Quando la Madonna chiama, Castellana-Grotte risponde. E domenica scorsa ne abbiamo avuto la dimostrazione.
Questo il racconto dell'esperienza di fine maggio dedicata alla Vergine.
La Parrocchia San Leone magno, la nostra chiesa madre, nel chiudere il mese dedicato alla Madonna Santissima, il mese di maggio, ha organizzato una solenne celebrazione eucaristica in onore della Vergine Maria.
Don Giovanni, parroco della chiesa di San Leone magno e vicario zonale di Castellana-Grotte, ha invitato tutti i componenti della comunità parrocchiale: catechisti e ragazzi dell’Iniziazione Cristiana, la Corale “don Vincenzo Vitti”, le confraternite e tutti i gruppi presenti in parrocchia, per vivere insieme questo momento di preghiera e di ringraziamento.
Dopo la conclusione della Messa, si è snodata una semplice ma sentita processione con l’immagine della Madonna di Lourdes, custodita nella casa di riposo sita in largo Porta Grande.

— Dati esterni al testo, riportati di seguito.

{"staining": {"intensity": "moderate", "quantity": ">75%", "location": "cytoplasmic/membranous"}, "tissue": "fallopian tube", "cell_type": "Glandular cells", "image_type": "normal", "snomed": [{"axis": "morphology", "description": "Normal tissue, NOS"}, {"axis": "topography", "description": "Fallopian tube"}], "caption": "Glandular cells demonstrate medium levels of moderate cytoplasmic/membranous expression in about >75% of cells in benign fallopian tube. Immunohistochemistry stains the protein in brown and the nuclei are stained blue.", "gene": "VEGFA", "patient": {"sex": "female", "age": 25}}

Da San Leone magno, il corteo si è diretto verso la struttura intitolata a un grande sacerdote, don Giovanni Silvestri, ricordato e venerato per la sua accoglienza e per l’attenzione nel proteggere e curare le cieche.
Questa circostanza è stata l’occasione per scoprire un’immagine meravigliosa e dolcissima della Madonna di Lourdes, collocata nei corridoi dove vivono gli anziani e gli ammalati.

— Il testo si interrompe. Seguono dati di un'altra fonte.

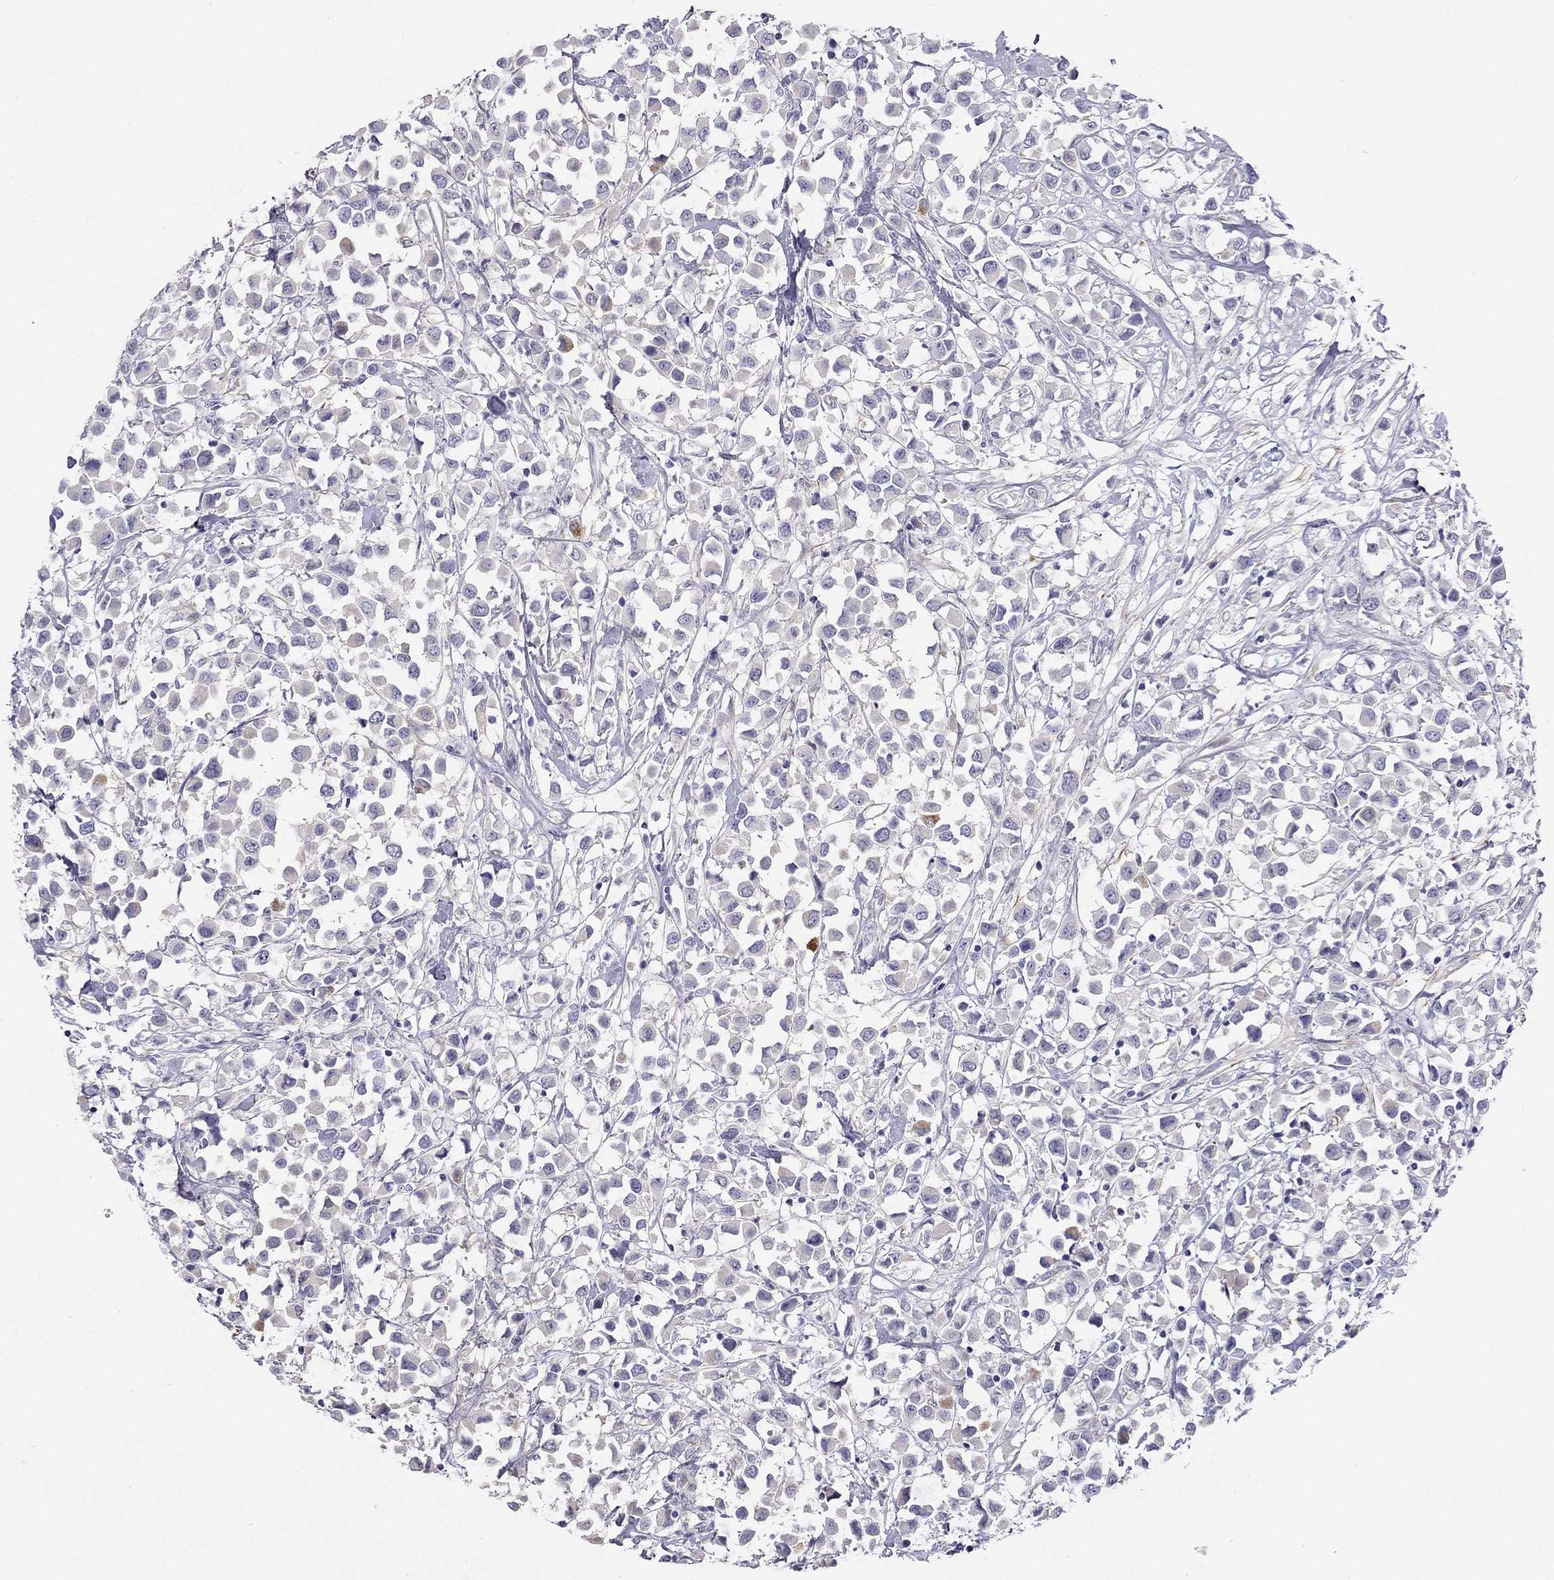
{"staining": {"intensity": "negative", "quantity": "none", "location": "none"}, "tissue": "breast cancer", "cell_type": "Tumor cells", "image_type": "cancer", "snomed": [{"axis": "morphology", "description": "Duct carcinoma"}, {"axis": "topography", "description": "Breast"}], "caption": "Immunohistochemistry (IHC) histopathology image of neoplastic tissue: breast infiltrating ductal carcinoma stained with DAB displays no significant protein staining in tumor cells.", "gene": "RTL1", "patient": {"sex": "female", "age": 61}}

È stata anche l’occasione per permettere all’intera comunità di Castellana di ammirare questa meravigliosa effigie della Madonna.
Appena giunti alla casa di riposo, don Giovanni ha restituito l’immagine al Consiglio di amministrazione e alla comunità degli anziani, offrendo, tramite i ragazzi e le loro famiglie, un omaggio floreale.
Si è percepita “a pelle” la gioia, la soddisfazione ma soprattutto la commozione carica di fede suscitata da questo evento.
La comunità di San Leone Magno ha permesso, ancora una volta, di andare alla scoperta delle radici cristiane, cariche di fede e di profonda devozione, della comunità castellanese.
Sono opportunità che non possiamo disattendere né tantomeno sciupare: occasioni per dare maggiore motivo, spessore, intelligenza e calore alla nostra devozione e alla nostra fede religiosa.
Allora, ad maiora! L’anno prossimo, di più e meglio!